Copy out each line of the listing below that contains the word "down".

Dataset section:
....................

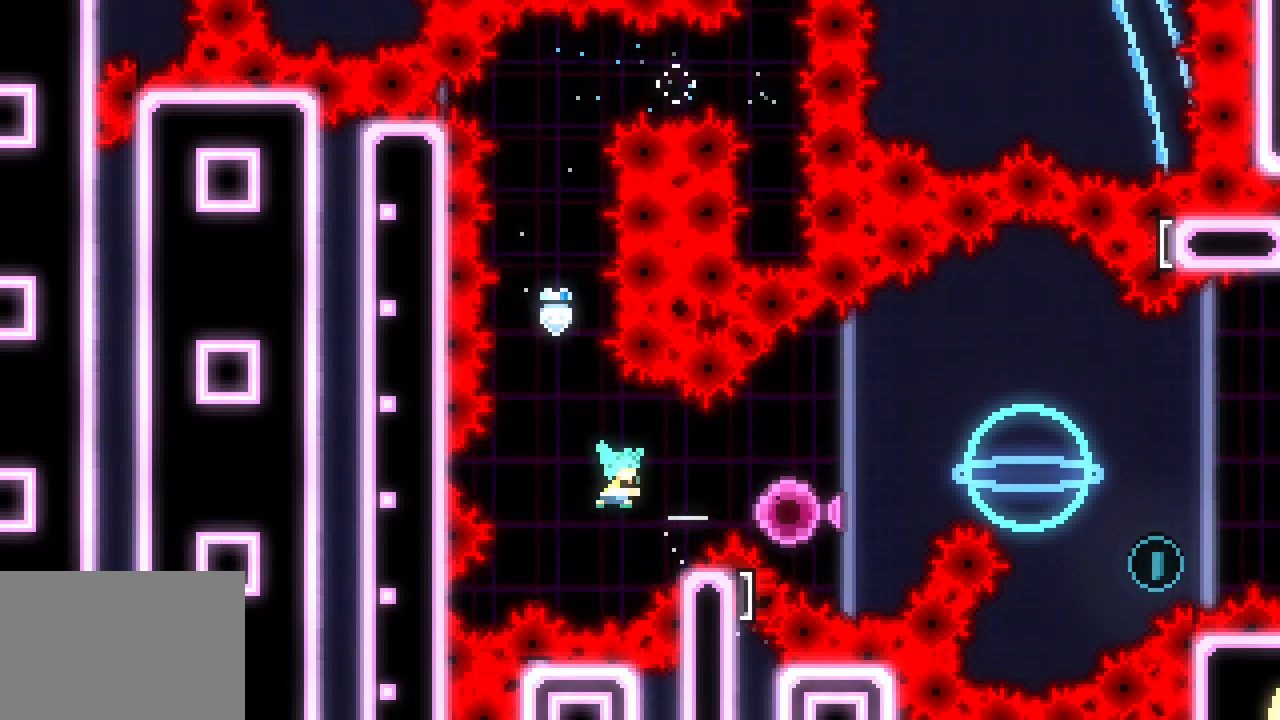
{"keys": ["jump3", "right"], "events": [[17, "dash", "down"], [117, "dash", "up"]]}
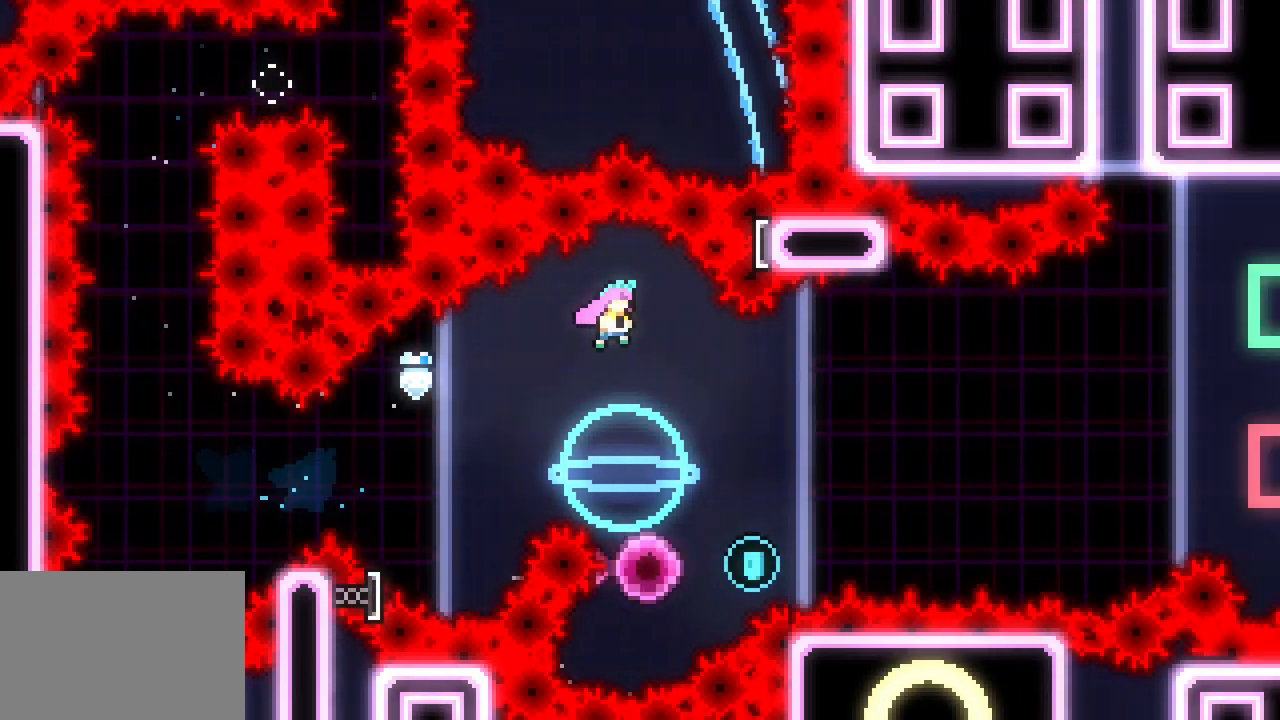
{"keys": ["dash", "jump3", "right", "up"], "events": [[133, "right", "up"], [417, "up", "down"], [467, "dash", "down"], [467, "right", "down"]]}
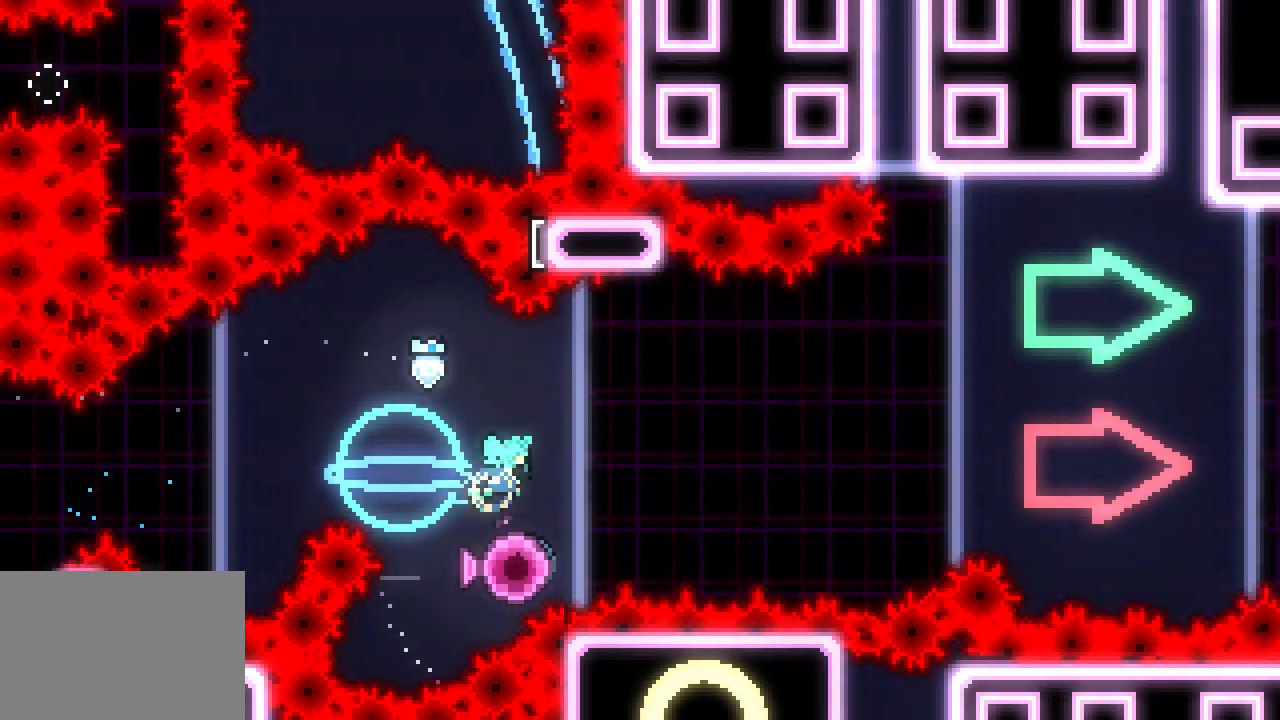
{"keys": ["jump3", "left"]}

....................

Solution to the exercise:
{"keys": ["jump3", "right"], "events": [[17, "dash", "down"], [117, "dash", "up"]]}
{"keys": ["dash", "jump3", "right", "up"], "events": [[133, "right", "up"], [417, "up", "down"], [467, "dash", "down"], [467, "right", "down"]]}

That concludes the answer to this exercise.